4. Why Most Teams Don’t Realise They’re Non-Compliant

Most organisations do not discover these failures until something goes wrong.

Several factors create a false sense of security:

“We’ve Never Had a Complaint”

A lack of complaints is interpreted as proof of compliance.

In reality, many data subjects never challenge incomplete responses.

Low DSAR Volumes

For organisations receiving only occasional DSARs, broken workflows appear functional.

They collapse only when:

  • Scope expands

  • Document volume spikes

  • Regulatory scrutiny increases

Partial Responses Mistaken for Compliance

Teams provide some data and assume completeness.

There is no mechanism to verify totality or accuracy.

Limited Regulatory Scrutiny

Routine DSAR handling is rarely audited proactively.

Failures surface only during:

  • Investigations

  • Enforcement actions

  • Litigation

This creates the illusion of compliance until external pressure exposes the gaps.

5. The Legal and Operational Risk This Creates

These structural weaknesses create concrete compliance risk.

They expose organisations to:

  • Missed statutory DSAR deadlines

  • Inconsistent or faulty redaction

  • Third-party data leakage

  • Incomplete or inaccurate disclosures

  • Inability to defend compliance during audits

  • Litigation exposure from data subjects

  • Regulatory fines for systemic GDPR failures

When organisations cannot demonstrate that a compliant DSAR workflow was followed, they struggle to defend their position — even when acting in good faith.

6. What a Modern DSAR Workflow Actually Requires

DSAR compliance now requires infrastructure, not improvised workflows.

A defensible modern Data Subject Access Request process includes:

Centralised Intake

All requests captured, timestamped, and tracked in one system.

Identity Verification

Structured verification to prevent unauthorised disclosure.

Data Discovery Across Systems

Comprehensive scanning across:

  • Email

  • Cloud storage

  • CRMs

  • File systems

  • SaaS platforms

Deduplication

Automated detection of duplicate and near-duplicate records.

Structured Redaction

Rule-based, permanent redaction of third-party and sensitive data.

Secure Delivery

Controlled, encrypted response delivery.

Audit Logging

Immutable logs of searches, actions, decisions, and timelines.

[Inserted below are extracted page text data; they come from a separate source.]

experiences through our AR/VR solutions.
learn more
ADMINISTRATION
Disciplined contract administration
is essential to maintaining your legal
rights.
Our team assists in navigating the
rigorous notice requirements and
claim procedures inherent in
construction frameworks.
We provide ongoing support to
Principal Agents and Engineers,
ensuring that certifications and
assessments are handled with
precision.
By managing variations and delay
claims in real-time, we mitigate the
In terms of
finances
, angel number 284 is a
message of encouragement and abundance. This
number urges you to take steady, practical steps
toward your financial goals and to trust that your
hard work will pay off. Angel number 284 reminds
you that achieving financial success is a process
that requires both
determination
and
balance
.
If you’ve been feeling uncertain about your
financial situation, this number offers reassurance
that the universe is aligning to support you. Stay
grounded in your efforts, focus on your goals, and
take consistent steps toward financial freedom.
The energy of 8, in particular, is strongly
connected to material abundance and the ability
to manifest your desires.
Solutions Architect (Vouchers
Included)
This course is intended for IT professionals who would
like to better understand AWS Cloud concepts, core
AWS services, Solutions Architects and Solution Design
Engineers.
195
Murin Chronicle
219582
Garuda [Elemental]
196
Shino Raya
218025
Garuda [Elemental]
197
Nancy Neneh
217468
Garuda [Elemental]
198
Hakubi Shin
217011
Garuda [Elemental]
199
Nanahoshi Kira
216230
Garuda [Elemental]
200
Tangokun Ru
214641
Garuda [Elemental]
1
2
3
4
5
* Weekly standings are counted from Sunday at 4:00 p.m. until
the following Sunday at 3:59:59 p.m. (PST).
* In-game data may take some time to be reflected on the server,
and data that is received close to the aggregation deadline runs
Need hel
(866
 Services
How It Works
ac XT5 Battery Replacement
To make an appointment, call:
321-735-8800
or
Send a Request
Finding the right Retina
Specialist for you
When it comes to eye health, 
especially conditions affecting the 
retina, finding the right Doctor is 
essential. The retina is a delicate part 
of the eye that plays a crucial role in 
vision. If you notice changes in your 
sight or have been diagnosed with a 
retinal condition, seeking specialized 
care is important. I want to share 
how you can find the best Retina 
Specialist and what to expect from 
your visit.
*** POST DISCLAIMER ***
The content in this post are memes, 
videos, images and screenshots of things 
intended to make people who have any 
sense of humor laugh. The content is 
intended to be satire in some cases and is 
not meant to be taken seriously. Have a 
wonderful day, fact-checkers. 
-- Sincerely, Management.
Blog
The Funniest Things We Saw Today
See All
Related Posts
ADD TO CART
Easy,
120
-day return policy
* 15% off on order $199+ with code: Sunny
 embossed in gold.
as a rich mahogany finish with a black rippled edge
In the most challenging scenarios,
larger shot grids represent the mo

This is no longer a legal admin task.

It is a data-operations workflow.

7. DSAR Compliance Is Now a Data-Operations Problem

DSAR compliance has quietly become an operational infrastructure challenge.

It can no longer be treated as:

  • A one-off legal exercise

  • A manual workflow bolted onto existing systems

  • A task performed only when requests arrive

Modern data environments require permanent compliance operations.

Forward-looking organisations are now redesigning DSAR handling as a standing operational capability — not a reactive legal obligation.

This shift is not about automation for convenience.

It is about building DSAR workflows that survive:

  • Scale

  • Audits

  • Regulatory scrutiny

At DSAR.ai, this is the problem we are building infrastructure around.